I guess that You would have to wait about 6 months for that support.


----------



## idownes (Mar 4, 2010)

I just bought a new t400s quite cheaply. I had anticipated that the new hardware wouldn't be supported for a while, but was slightly hesitant to buy a laptop just superseded. I feel better now that I know I'll get 6 months of good use.

Nice side effect of using BSD is that it forces you to buy hardware one generation old and thus save lots of money!


----------



## Zare (Mar 4, 2010)

We all love BSD but let's not get fanboyish.

It would be great if modules supported cutting-edge hardware with traditional BSD stability and functionality. "I need that particular piece of hardware *now* and i can't use it", that's reality.

The only nice side-effect of BSD not supporting all cutting edge hardware is the paradigm of supporting something with stable drivers and with stable ABI, by the book. Not patching kernel and breaking ABIs and all sorts of nasty things that other popular opensource system does for the sake of supporting some taiwanese crap devices, so they can raise a few percent on the market for the sake of holy crusade(TM).


----------



## idownes (Mar 5, 2010)

I'm not sure that I follow the point of what you're trying to say?

Sure, stability etc. are some of the best points about FreeBSD (*BSD) but I was simply saying that another benefit, at least for me, is that I don't end up wasting money trying to keep up with the latest hardware developments.


----------



## vermaden (Mar 5, 2010)

idownes said:
			
		

> I just bought a new t400s quite cheaply. I had anticipated that the new hardware wouldn't be supported for a while, but was slightly hesitant to buy a laptop just superseded. I feel better now that I know I'll get 6 months of good use.



T400s is almost the same hardware as T400, only with SFF (small form factor), like GS45 instead of GM45 and so, its still older Intel Montevina mobile platform, so nothing spectacular here. Newer one, Calpella is still miserably supported.


----------

▶ EXERCISE
Translate the following sentence from the forum thread on BSD hardware support into French: "Nice side effect of using BSD is that it forces you to buy hardware one generation old and thus save lots of money!"

▶ GIVEN INFORMATION
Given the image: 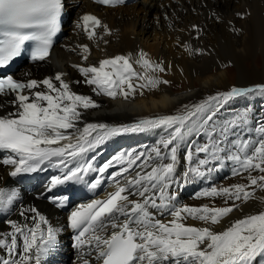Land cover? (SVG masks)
<instances>
[{"label": "snow or ice", "instance_id": "snow-or-ice-1", "mask_svg": "<svg viewBox=\"0 0 264 264\" xmlns=\"http://www.w3.org/2000/svg\"><path fill=\"white\" fill-rule=\"evenodd\" d=\"M95 2L114 8L126 0ZM64 10V0H0V67L21 56L26 42H31V61L46 62ZM236 15L243 19L250 13ZM213 16L222 20L216 13ZM75 28L89 41L111 35L108 26L92 14L82 15ZM192 28L199 39L201 30L197 25ZM232 31L240 30L233 27ZM178 46L189 56L211 55L188 43L178 42ZM68 50L82 61L71 65L80 79L66 81L68 74L62 71L40 80L0 78V165L8 167L12 178L58 170L50 178L48 193L69 182L87 183L90 172L102 177L109 168L120 166L108 177L114 191L105 199L80 204L67 216L81 264H264V209L244 211L254 195L249 189L264 191V122L249 128L247 111L231 119L220 116L235 98H264V84L232 87L183 105L177 114L132 124L88 122L86 114L101 105L92 95L74 91L73 83L87 86L94 96L132 104L137 97L170 85L163 74L172 66L153 61L142 49L95 63H88L92 52L88 44ZM149 130L164 134L149 150L121 153L98 168L93 166L96 157L89 158V153L110 138ZM180 159L188 166L178 174ZM229 164L231 175L245 183L209 187L196 194V198H223L224 206L179 202L180 188L207 180ZM99 177L89 183L91 189L100 185ZM46 198L60 209L69 201L67 195ZM19 200L16 189L0 187V213L9 212ZM237 212L240 215L233 219ZM19 216L21 220L7 221L9 231L0 232V264H42L57 248L61 229L51 227L35 207H22ZM189 220L197 224L190 225Z\"/></svg>", "mask_w": 264, "mask_h": 264}, {"label": "bare ground", "instance_id": "bare-ground-1", "mask_svg": "<svg viewBox=\"0 0 264 264\" xmlns=\"http://www.w3.org/2000/svg\"><path fill=\"white\" fill-rule=\"evenodd\" d=\"M83 5L101 13L96 5L89 2L79 1L76 7L81 8ZM170 6L172 8L170 12L165 9L169 12L165 19L160 16L157 3L152 0H140L137 3L112 9L104 8L105 20L109 26L115 28V32L106 36L108 43L104 45L102 54L111 55L142 46L154 56L163 58L166 65L172 66L164 74L165 79L178 80L179 83L190 78L192 88L189 87L184 93L176 95L175 91H172V85L161 86L162 91L137 97L132 104L119 99L100 100L97 102L101 106L86 114L85 119L88 122L106 124L132 122L163 115V112L174 108L178 102L191 96L200 98L210 90H218V87L222 86L228 87L229 67L224 68L222 65L228 60L233 63L231 68L236 69L239 74L236 76L240 79L237 82L238 86L264 83V72L260 71L257 65L249 68L247 63L248 58L251 59L258 51L264 50V0H179V3H170ZM236 12L250 13V15L241 19L240 16H236ZM213 13L222 17V20L217 21ZM194 22L201 24L203 28L199 39L192 38L193 30L188 29ZM233 27L240 31L233 32ZM111 36L115 38L112 40ZM185 38L189 39L193 47L207 49L211 55L189 56L182 47L178 46V42H183ZM92 52H95V48ZM69 60H76V56L55 46L44 70L65 69L74 75L67 64ZM213 63H216L217 71L212 69ZM30 76L38 78L32 73ZM195 80L201 82V89L195 88ZM180 84L187 87L185 83L180 82ZM1 174L6 178L4 170L0 167V176ZM261 194L256 192L255 198L244 205L245 212L255 213L264 209V194ZM33 203L48 214L57 212L44 201L33 199ZM239 215L238 212L233 213L232 218Z\"/></svg>", "mask_w": 264, "mask_h": 264}, {"label": "rangeland", "instance_id": "rangeland-1", "mask_svg": "<svg viewBox=\"0 0 264 264\" xmlns=\"http://www.w3.org/2000/svg\"><path fill=\"white\" fill-rule=\"evenodd\" d=\"M247 63L249 65V68H251L254 65H257L259 70L264 72V50H262V52L258 51L253 57H251V59L248 58L247 59ZM229 64H231V65H229ZM232 64L233 63H232L231 60H228L226 63H222V65H229V66H227V67H229L228 76H227V80L229 82V86L228 87L222 86V87H218L219 88L218 90H213V91L210 90L207 93L203 94L201 97L199 96L200 98H197L198 96L197 97L195 96V98H192V96H191V97H189V98H187L185 100H182V101L178 102L174 106V108H172V109L168 110L167 112H165V115L177 114L182 109L183 105H192V104H195V103H199V102L203 101L204 99H206L208 96L215 95L217 92H226V91H229L232 87H240V86L237 85V82H239L240 79H239V77L238 78L236 77L239 74L236 72V69L233 70V68H231ZM243 65H244V63H243ZM224 68H226V67H224ZM235 68H236V66H235ZM212 69L217 71L216 70L217 69L216 63L212 64ZM189 79L190 78H187L183 82L179 81V83H177L178 80H174L173 81L171 79L170 80L171 81L170 85H172V91L174 90L175 94L178 95V94H181V93H184L185 91H187L189 89V87L192 88V85L190 83V81L192 82V80L191 79L189 80ZM180 82L181 83H185L187 85V87L185 88L184 84H180ZM194 84H195V88L197 87L198 89H201V82H199V80H195ZM253 84H256V83H252L250 85H253ZM249 86L247 85L246 87H249ZM254 86H256V85H254ZM241 88H243V86H241ZM256 192H261L262 193L261 195L264 194V191H261V190H258ZM251 200H253V199H249L248 201H251Z\"/></svg>", "mask_w": 264, "mask_h": 264}]
</instances>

▶ ANSWER IN FULL
Un effet secondaire appréciable de l'utilisation de BSD est qu'il vous oblige à acheter du matériel d'une génération antérieure et ainsi à économiser beaucoup d'argent !